Isolation and Longing

Amos Lassen

The Parana Delta is a system of wetlands in the north of Argentina where loner Alvaro lives. He is an outsider among insiders because he is gay but his sexuality is really not an issue except for El Turu, the water-taxi captain who both taunts him and eyes him. There is a continuous struggle between the two and that's what this film is about.
The people of the area make their small livings by harvesting reeds and they are separated from each other by the water there. They are basically confined and to leave the area, they are dependent on El Turu and he is the most powerful man in the area because he owns El Leon, the water taxis. He wields a great deal of influence and he resents outsiders, especially Alvaro that he marks as an outsider because of his homosexuality.
Alvaro, like the others, is a reed cutter and even though his sexuality is kept hidden, El Turu has his suspicions and these are the roots of his hostility toward the man. It turns out that El Turu's anger is actually with himself because of the feelings he has internalized.

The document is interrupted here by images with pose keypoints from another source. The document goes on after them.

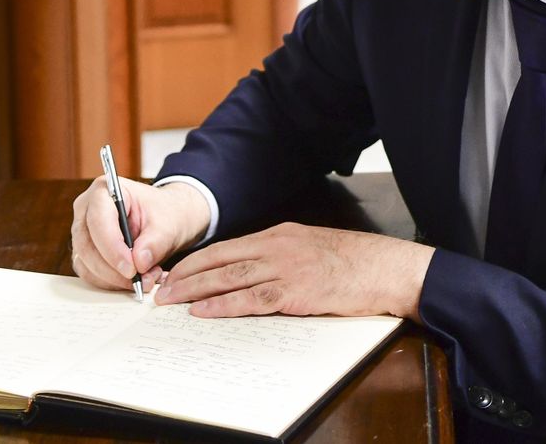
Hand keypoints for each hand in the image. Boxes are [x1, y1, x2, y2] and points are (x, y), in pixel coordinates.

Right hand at [70, 176, 210, 291]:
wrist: (167, 217)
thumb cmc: (164, 213)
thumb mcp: (168, 224)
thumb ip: (155, 242)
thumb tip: (139, 263)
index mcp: (104, 190)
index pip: (98, 220)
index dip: (112, 247)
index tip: (132, 269)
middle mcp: (86, 210)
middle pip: (87, 245)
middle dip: (114, 269)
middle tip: (142, 281)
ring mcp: (83, 232)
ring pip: (86, 263)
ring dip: (115, 279)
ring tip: (147, 278)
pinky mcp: (85, 252)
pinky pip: (90, 274)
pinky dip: (111, 283)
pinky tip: (135, 280)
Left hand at [154, 223, 434, 321]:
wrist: (385, 268)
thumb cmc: (354, 262)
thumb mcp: (312, 248)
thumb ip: (282, 256)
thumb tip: (252, 273)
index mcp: (281, 235)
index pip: (228, 247)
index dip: (198, 261)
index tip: (175, 272)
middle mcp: (278, 246)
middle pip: (221, 260)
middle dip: (186, 274)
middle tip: (159, 288)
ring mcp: (286, 268)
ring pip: (229, 277)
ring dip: (195, 290)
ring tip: (170, 300)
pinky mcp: (297, 291)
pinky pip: (252, 299)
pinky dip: (224, 305)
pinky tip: (204, 311)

The movie is long and tends to bore sometimes because of director Santiago Otheguy's preference for long close ups and little dialog. The actors use their faces to play their parts and the conflict between the two men is shown without them saying much.
What is beautiful about the film is the landscape which dominates the screen. The film is in a kind of sepia tone so that it does not have the feel of a documentary. What we see is a world that no longer has color.

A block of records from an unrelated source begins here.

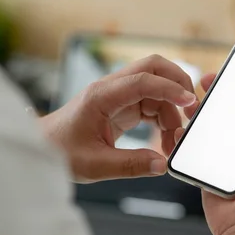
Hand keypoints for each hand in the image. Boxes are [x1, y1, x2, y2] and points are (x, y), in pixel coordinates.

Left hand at [40, 55, 199, 182]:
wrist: (42, 148)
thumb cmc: (60, 151)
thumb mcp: (95, 165)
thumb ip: (131, 165)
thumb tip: (162, 164)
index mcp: (101, 96)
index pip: (142, 81)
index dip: (169, 89)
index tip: (190, 102)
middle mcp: (111, 90)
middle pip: (152, 68)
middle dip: (177, 83)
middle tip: (192, 109)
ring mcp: (117, 96)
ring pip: (155, 89)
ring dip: (171, 110)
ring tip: (172, 142)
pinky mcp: (121, 107)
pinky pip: (150, 104)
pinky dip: (163, 118)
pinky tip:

We do feel the alienation of the characters and the movie is primarily one that feels with masculine images--there are few women in it. This is a powerful movie but it does take patience to see it.
For dedicated film watchers.
Alfredo R. Villanueva | New York, NY United States | 06/01/2009
(4 out of 5 stars)

"First, I gave it 4 stars and not five because of what I felt was an unresolved ending. On the other hand, that ending is consistent with the film's depiction of the misery and tedium of life in one of Argentina's river deltas. American reviewers complain about the lack of content; I must point out members of other cultures not Hollywoodized to the point of stupefaction may find this film quite subtle. It discovers homoerotic desire where one would least expect it: among the lower classes who have little time for anything but the business of surviving. It exposes homophobia as a mask for such desire. And, in a "rape" scene, it turns the tables by having the "rapist" and the "victim" act out their desire for each other. I recommend it, but only for those who have realized that film reflects and critiques culture."